Garden Making

June 15, 2020

It’s been almost a year since we finished a one-room addition to our dream cottage in western North Carolina. Before construction began we re-worked a parcel of land behind the house to create enough flat space for this one room, which required the removal of half the mountain, all plant life, and dozens of trees.

April 2019

The minute the excavator left we started replenishing the land with any and all perennials that showed up on the garden center’s discount rack. With a year of maturity under our belt, we’re beginning to see the results of our choices: the good, misbegotten and completely accidental.

May 1, 2019: gardening and construction. That’s Bentley in the middle of the chaos.

I’ve dug hundreds and hundreds of holes – mostly on a slope, which requires the kind of balancing act a 60-year old should never attempt. There was almost always a big rock to dig up first, unless the rock was more stubborn than me. Then that perfect spot for said plant would move a few inches one way or another, or to the opposite side of the garden when I got really frustrated.

The excavator was concerned about flooding from the road above our home, and created a swale that feeds into an underground drain we had installed the year before. We lined the top of the slope on the left with two shrubs that were salvaged just before excavation, several Vintage Jade Distylium, lavender, and eventually, hydrangea, a Smoke tree and River Birch. On the right there’s Red Maple, Hawthorn and Dogwood trees, along with ornamental grass and azalea. It will take years (decades perhaps) for the trees to mature, but some day I imagine this being a lovely, shady walkway.

May 5, 2019
June 2020

After gardening school, I now realize not everyone will be so impressed with buying plants off what I affectionately refer to as the E.R. Rack. Who knows what kind of trouble you’re inviting into your garden. But.

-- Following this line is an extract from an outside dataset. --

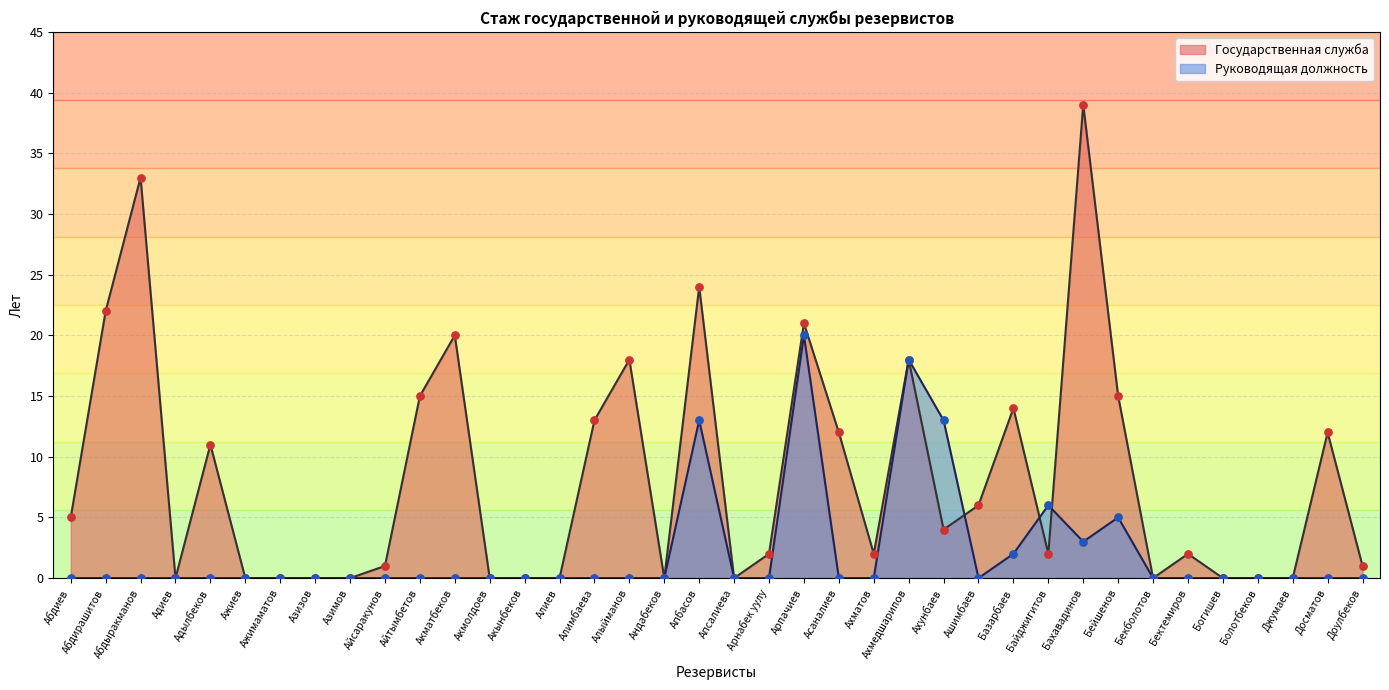

At which category is the sum across all series the highest?

Бахавадинов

Late last year we began thinking more intently on evergreens that would provide some level of privacy through the winter when four Japanese Cedar showed up on the discount rack. With planting season nearly over, my husband talked them down even further to just $33 each. They weren’t perfect, but we took a chance and positioned them at the top of left field and the far back of center field. They were hanging in pretty well during our warm early spring, but bit the dust after a late frost.

May 15, 2020

One of the gutters was creating massive flooding at the bottom of center field, so when the guys installed the flagstone path in March they also installed a french drain that tied into an existing drain.

March 2020: the underground spring is the area above the shovel.

That did nothing, however, to dry up the underground spring just above. And it was crazy trying to climb such a wet area to deadhead or plant, so I decided to create a pathway just above the spring. I can’t say no plants were destroyed in the process. Should have waited a few more weeks probably, but that pathway comes in really handy.

This beautiful iris came up after I had created the path and it’s a miracle I didn’t destroy it in the process.
June 2020
The underground spring area earlier this year.

The spring area is planted with several types of lilies, obedient plant, bee balm, swamp milkweed, iris, elderberry, and there’s a row of liriope along the top edge just below the path. Verbena, lavender, evening primrose and liriope are above the wood picket edging. It seemed the whole area needed to be framed to give some order to the space, so I spent a solid day dividing and moving liriope from other parts of the garden to the bottom edge of center field. A bird bath sits on top of the drain.

I get anxious to see what things will look like when the plants are all grown up so I use the photo markup feature on my ipad to draw those plants into adulthood. Sometimes it helps.

It makes my husband crazy when I declare a plant must be moved, but I’ve spent a good amount of time this summer moving plants – when they weren’t happy, when they’ve grown larger than expected, and sometimes just because.

The fig trees have struggled, but there’s fresh raspberries every day from the bush we planted last year. The hydrangeas haven’t bloomed at all so far, but there’s other flowers that have been spectacular. The cosmos have returned in full force, and I’ve just learned to pinch back their center stem so they’re sturdier with more blooms. Birds have had babies in the birdhouse we mounted on the back fence, and I can hear the babies sing, or scream, all day throughout the garden. There’s always something new to work on, something to correct, or something to admire.

As it turns out, gardening (like almost everything in life) is a lot like running a marathon. It’s a long race and it’s not easy. Things can and will go wrong. There will be setbacks that test your resolve, and successes that motivate and propel you further than you ever imagined. You have to train smart, change what you can, be realistic about the rest, and for goodness sakes don’t give up.

Mr. Boggs in his favorite spot at the top of the garden steps.
Bentley’s favorite part of gardening is rolling in the mulch.